Thursday, November 19, 2009

Children of Same-Sex Parents "Just Fine"

I strongly believe that "marriage defense" is grounded in an ideology of male supremacy. The basic idea behind many people's "defense of traditional marriage" is the idea that men and women are complementary beings who, when they come together in a pair bond, naturally create the institution of marriage. Because men and women are different in this complementary way, they go on to argue that marriage cannot occur between two men or two women and that all children need both a mother and a father.

"Marriage defenders" rarely go into much, or even any, detail demonstrating how specifically all men are different from all women from a psychological standpoint, of course. However, the above summary is the basic gist of the argumentation.

Extending this ideology further, many ladies very quickly learn that being "complementary" to men means being less-than men. Whenever a human difference is exaggerated to the extent that the sex/gender one has been, you can pretty much guarantee that some sort of hierarchy is also involved. The "truth" about women, often deriving from Christian and other male supremacist religious traditions, is that we are some sort of inferior version of men. Unlike men, who are natural leaders created in the very image of god "himself," women are alleged natural born submissives created from that rather insubstantial part of man, his rib.

The truth threat of same-sex marriage is that it knocks this ideology right on its outdated, artificial ass. To recognize same-sex marriage as a legitimate institution recognizes that while sex and gender are different categories, they are not as important and hierarchical as "common sense" dictates.

When I read through this article in The New York Times regarding research on same-sex parenting, which I first saw at PF's place, I was reminded of this once more. For much of the history of LGBT advocacy, those opposed to LGBT rights relied on their "common sense" to warn that children of gay people would turn out gay, crazy, confused, molested, and generally just Really Bad Off. Appealing to pathos by using baby talk and images of cherubic children, they appeal to the "common sense" of like-minded Americans by repeating over and over again like wacky parrots that All Kids Need a Mommy and a Daddy.
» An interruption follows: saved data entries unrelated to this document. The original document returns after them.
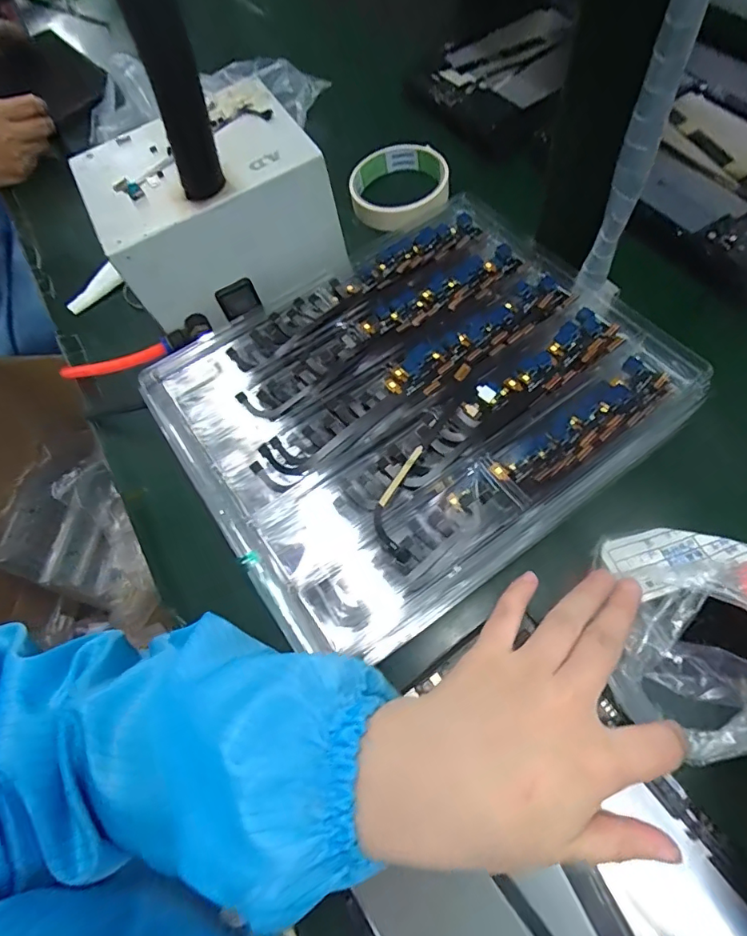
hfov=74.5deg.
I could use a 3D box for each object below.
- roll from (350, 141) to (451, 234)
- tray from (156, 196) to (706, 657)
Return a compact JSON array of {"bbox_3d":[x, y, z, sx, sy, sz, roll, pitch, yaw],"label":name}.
[{"bbox_3d":[0.021,-0.251,0.436,0.084,0.025,0.092,-3,65,5],"label":"roll"},{"bbox_3d":[0.026,-0.042,0.312,0.277,0.048,0.226,-33,68,-10],"label":"tray"}]

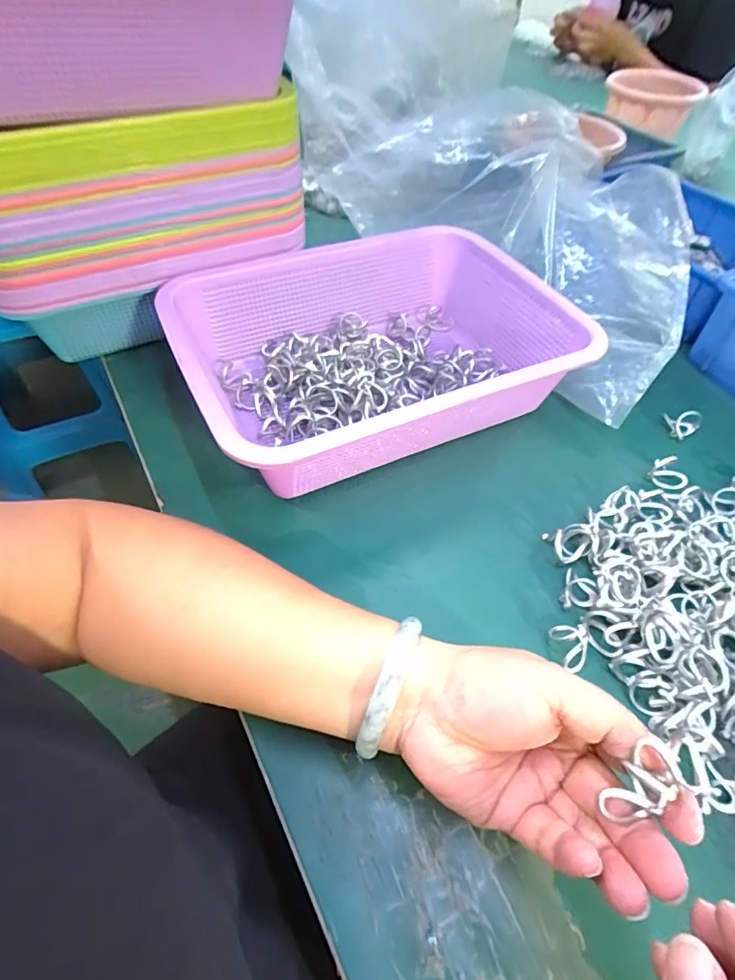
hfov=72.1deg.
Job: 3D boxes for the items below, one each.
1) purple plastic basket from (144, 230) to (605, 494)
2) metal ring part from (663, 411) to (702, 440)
[{"bbox_3d":[0.011,-0.114,0.415,0.307,0.088,0.221,-21,56,-18],"label":"purple plastic basket"},{"bbox_3d":[0.267,-0.059,0.429,0.027,0.019,0.022,37,61,25],"label":"metal ring part"}]

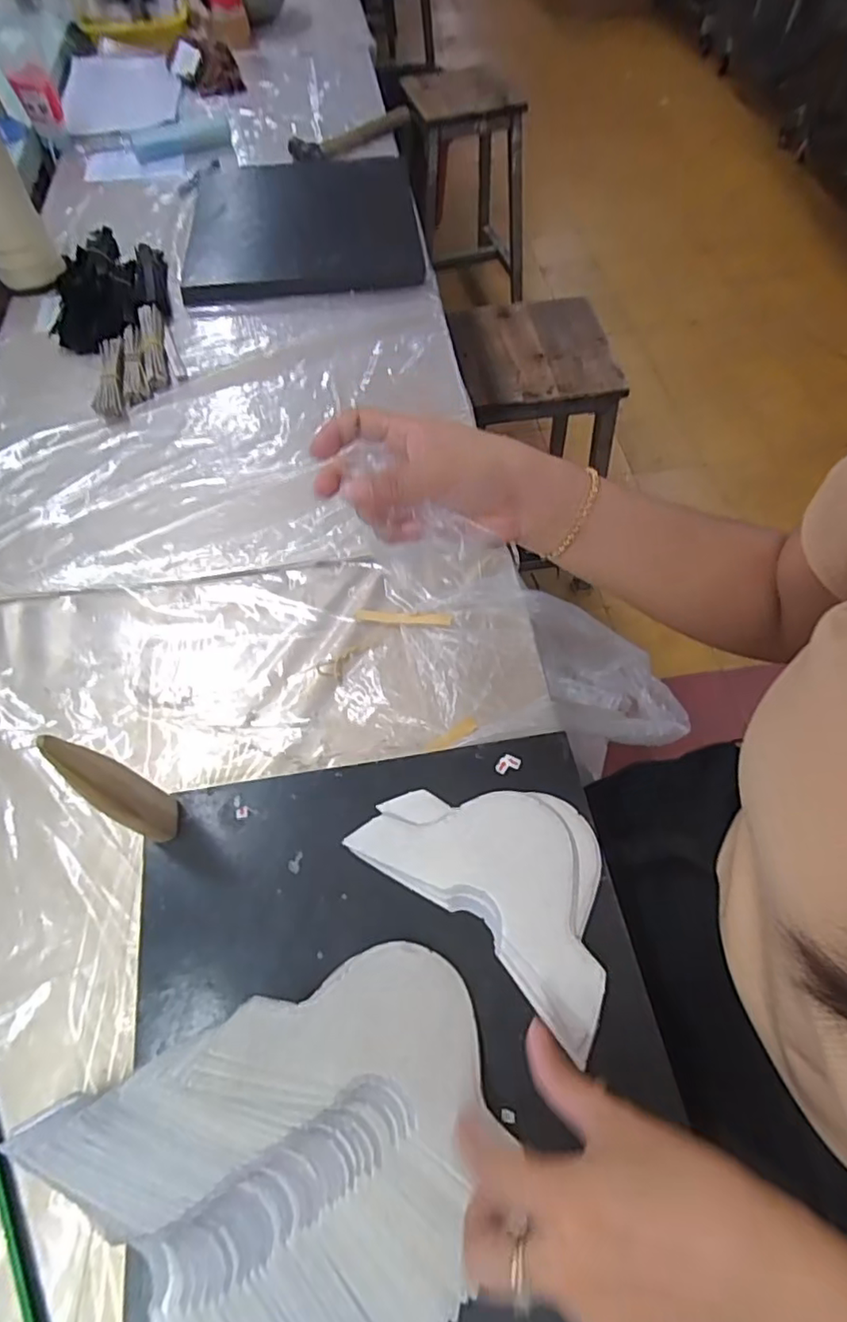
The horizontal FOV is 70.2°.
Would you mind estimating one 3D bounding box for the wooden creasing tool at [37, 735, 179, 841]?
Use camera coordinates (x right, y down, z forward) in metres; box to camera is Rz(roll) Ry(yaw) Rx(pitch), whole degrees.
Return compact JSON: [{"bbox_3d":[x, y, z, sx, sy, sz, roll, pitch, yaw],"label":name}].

What the accumulated research shows, as noted in the NYT article, is that "children of same-sex parents are not markedly different from those of heterosexual parents." And, as journalist Lisa Belkin notes, the differences that are observed are quite interesting:

"There are data that show, for instance, that daughters of lesbian mothers are more likely to aspire to professions that are traditionally considered male, like doctors or lawyers — 52 percent in one study said that was their goal, compared with 21 percent of daughters of heterosexual mothers, who are still more likely to say they want to be nurses or teachers when they grow up. (The same study found that 95 percent of boys from both types of families choose the more masculine jobs.) Girls raised by lesbians are also more likely to engage in “roughhousing” and to play with “male-gendered-type toys” than girls raised by straight mothers. And adult children of gay parents appear more likely than the average adult to work in the fields of social justice and to have more gay friends in their social mix."


Not only does the legalization of same-sex marriage send the message that marriage can exist without the socially constructed sex/gender hierarchy, it also knicks away at the prison of sex/gender roles. It is perhaps the most obvious message society can send to women that they can be something other than subservient wife to a man, and to men, that they can be something other than head of household over a woman and children. Yes, not all heterosexuals experience marriage in so traditional of terms, but same-sex marriage legitimizes the message that marriage- and those within it- are and can be something else.

It makes sense that girls of same-sex parents would listen to that message. One researcher quoted at the end of the article notes that taking gender out of the equation offers more role fluidity to same-sex partnerships than heterosexual ones. Perhaps it does more than that. Perhaps it allows girl children of such partnerships to be more than pink little girls. It shows them how to be a little bit more human.